▶ WHAT TO DO
Print exactly the lines below between the line holding "The Chairman's Gavel" and the line holding "Mr. T. Head", inclusive, and nothing more.

[Collected data]

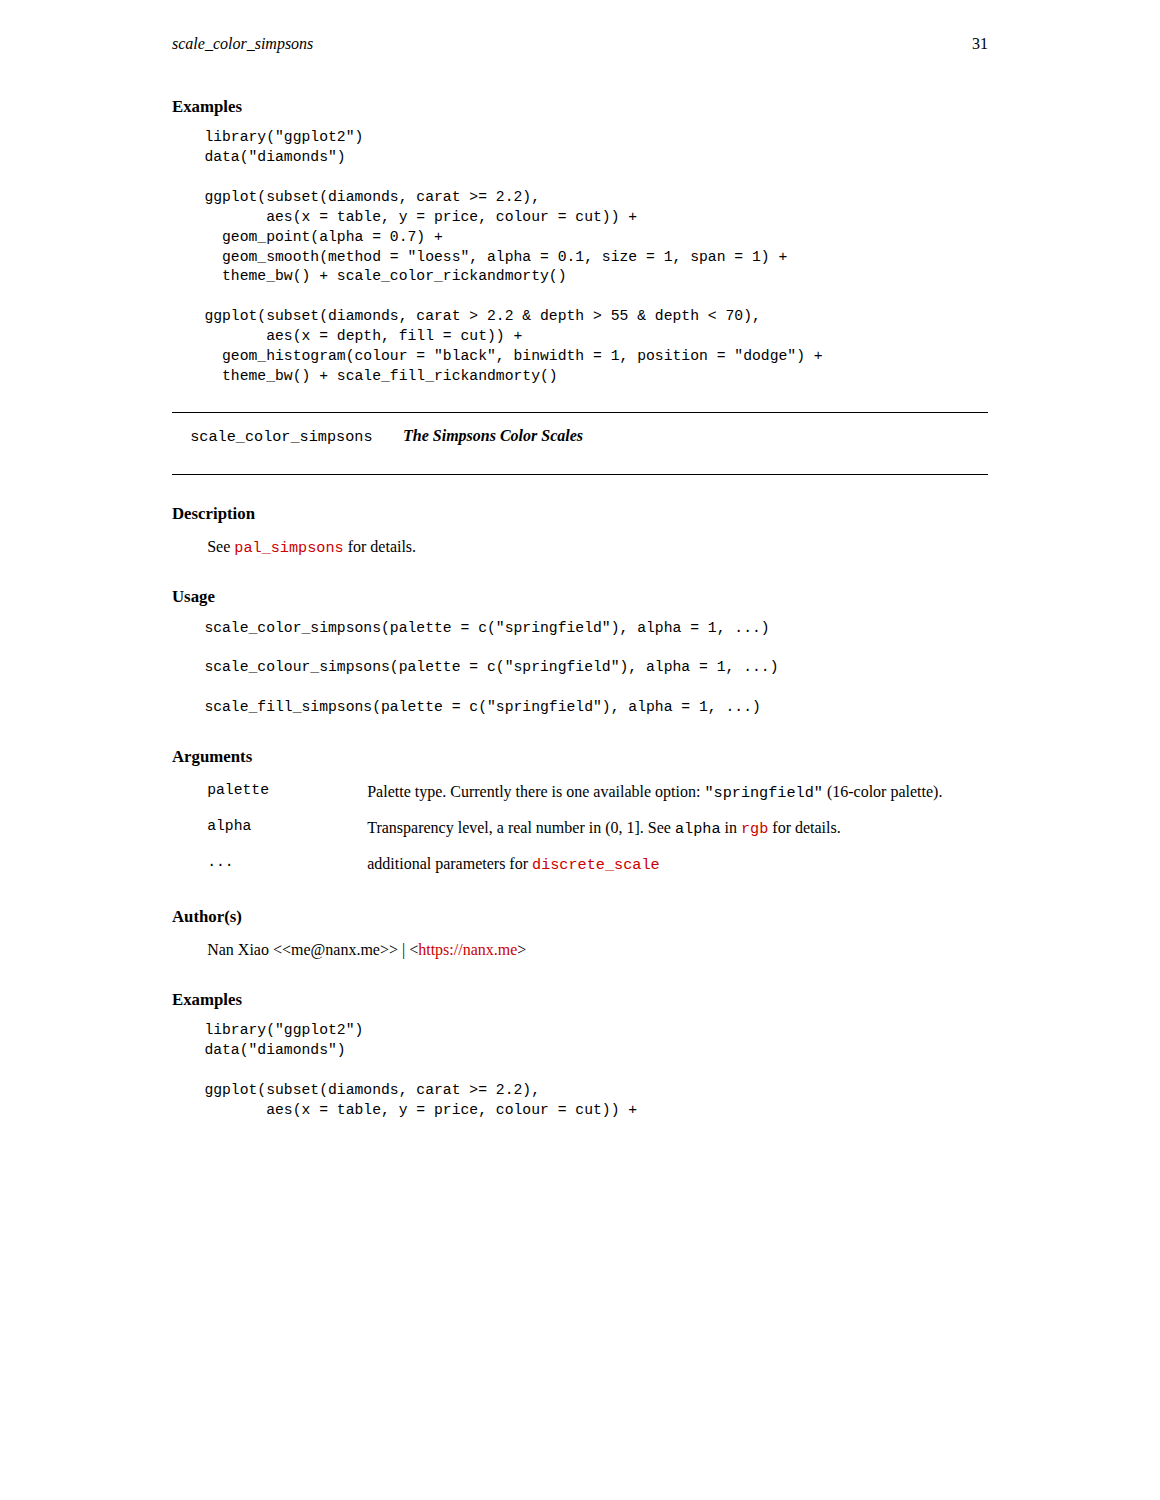scale_color_simpsons 31
Examples
library("ggplot2")
data("diamonds")

ggplot(subset(diamonds, carat >= 2.2),
       aes(x = table, y = price, colour = cut)) +
  geom_point(alpha = 0.7) +
  geom_smooth(method = "loess", alpha = 0.1, size = 1, span = 1) +
  theme_bw() + scale_color_rickandmorty()

ggplot(subset(diamonds, carat > 2.2 & depth > 55 & depth < 70),
       aes(x = depth, fill = cut)) +
  geom_histogram(colour = "black", binwidth = 1, position = "dodge") +
  theme_bw() + scale_fill_rickandmorty()
scale_color_simpsons The Simpsons Color Scales
Description
See pal_simpsons for details.
Usage
scale_color_simpsons(palette = c("springfield"), alpha = 1, ...)

scale_colour_simpsons(palette = c("springfield"), alpha = 1, ...)

scale_fill_simpsons(palette = c("springfield"), alpha = 1, ...)
Arguments
palette
Palette type. Currently there is one available option: "springfield" (16-color palette).
alpha
Transparency level, a real number in (0, 1]. See alpha in rgb for details.
...
additional parameters for discrete_scale
Author(s)
Nan Xiao <<me@nanx.me>> | <https://nanx.me>
Examples
library("ggplot2")
data("diamonds")

ggplot(subset(diamonds, carat >= 2.2),
       aes(x = table, y = price, colour = cut)) +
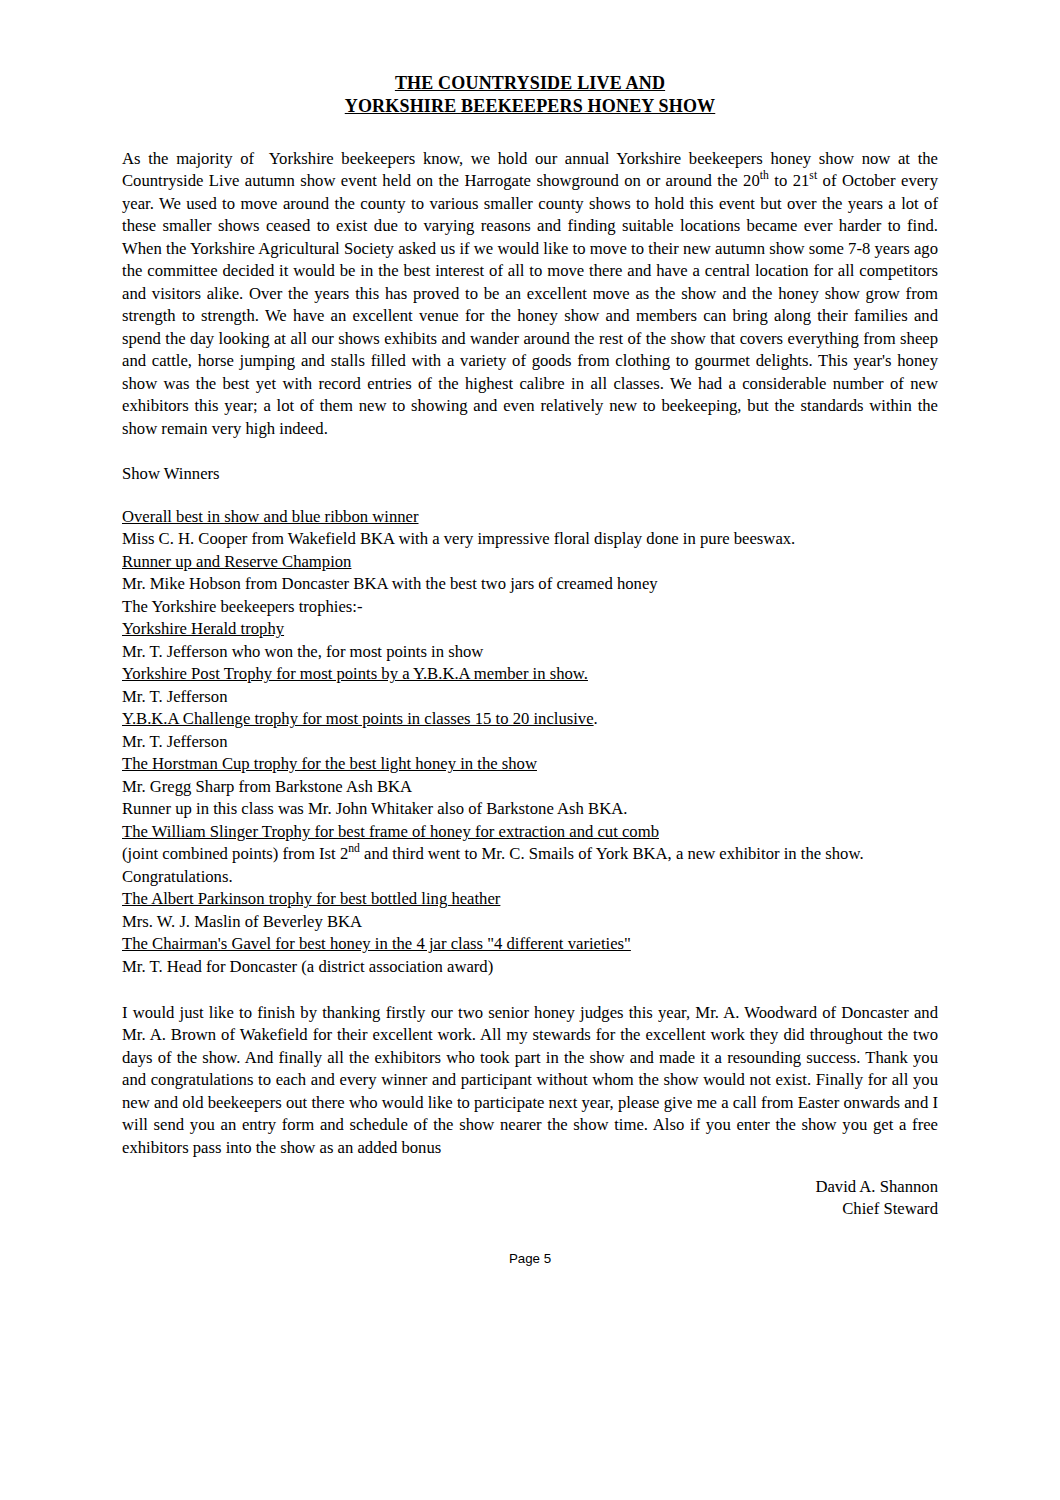THE COUNTRYSIDE LIVE AND
YORKSHIRE BEEKEEPERS HONEY SHOW
As the majority of Yorkshire beekeepers know, we hold our annual Yorkshire beekeepers honey show now at the Countryside Live autumn show event held on the Harrogate showground on or around the 20th to 21st of October every year. We used to move around the county to various smaller county shows to hold this event but over the years a lot of these smaller shows ceased to exist due to varying reasons and finding suitable locations became ever harder to find. When the Yorkshire Agricultural Society asked us if we would like to move to their new autumn show some 7-8 years ago the committee decided it would be in the best interest of all to move there and have a central location for all competitors and visitors alike. Over the years this has proved to be an excellent move as the show and the honey show grow from strength to strength. We have an excellent venue for the honey show and members can bring along their families and spend the day looking at all our shows exhibits and wander around the rest of the show that covers everything from sheep and cattle, horse jumping and stalls filled with a variety of goods from clothing to gourmet delights. This year's honey show was the best yet with record entries of the highest calibre in all classes. We had a considerable number of new exhibitors this year; a lot of them new to showing and even relatively new to beekeeping, but the standards within the show remain very high indeed.
Show Winners
Overall best in show and blue ribbon winner
Miss C. H. Cooper from Wakefield BKA with a very impressive floral display done in pure beeswax.
Runner up and Reserve Champion
Mr. Mike Hobson from Doncaster BKA with the best two jars of creamed honey
The Yorkshire beekeepers trophies:-
Yorkshire Herald trophy
Mr. T. Jefferson who won the, for most points in show
Yorkshire Post Trophy for most points by a Y.B.K.A member in show.
Mr. T. Jefferson
Y.B.K.A Challenge trophy for most points in classes 15 to 20 inclusive.
Mr. T. Jefferson
The Horstman Cup trophy for the best light honey in the show
Mr. Gregg Sharp from Barkstone Ash BKA
Runner up in this class was Mr. John Whitaker also of Barkstone Ash BKA.
The William Slinger Trophy for best frame of honey for extraction and cut comb
(joint combined points) from Ist 2nd and third went to Mr. C. Smails of York BKA, a new exhibitor in the show. Congratulations.
The Albert Parkinson trophy for best bottled ling heather
Mrs. W. J. Maslin of Beverley BKA
The Chairman's Gavel for best honey in the 4 jar class "4 different varieties"
Mr. T. Head for Doncaster (a district association award)
I would just like to finish by thanking firstly our two senior honey judges this year, Mr. A. Woodward of Doncaster and Mr. A. Brown of Wakefield for their excellent work. All my stewards for the excellent work they did throughout the two days of the show. And finally all the exhibitors who took part in the show and made it a resounding success. Thank you and congratulations to each and every winner and participant without whom the show would not exist. Finally for all you new and old beekeepers out there who would like to participate next year, please give me a call from Easter onwards and I will send you an entry form and schedule of the show nearer the show time. Also if you enter the show you get a free exhibitors pass into the show as an added bonus
David A. Shannon Chief Steward
Page 5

▶ TASK RESPONSE
The Chairman's Gavel for best honey in the 4 jar class "4 different varieties"
Mr. T. Head for Doncaster (a district association award)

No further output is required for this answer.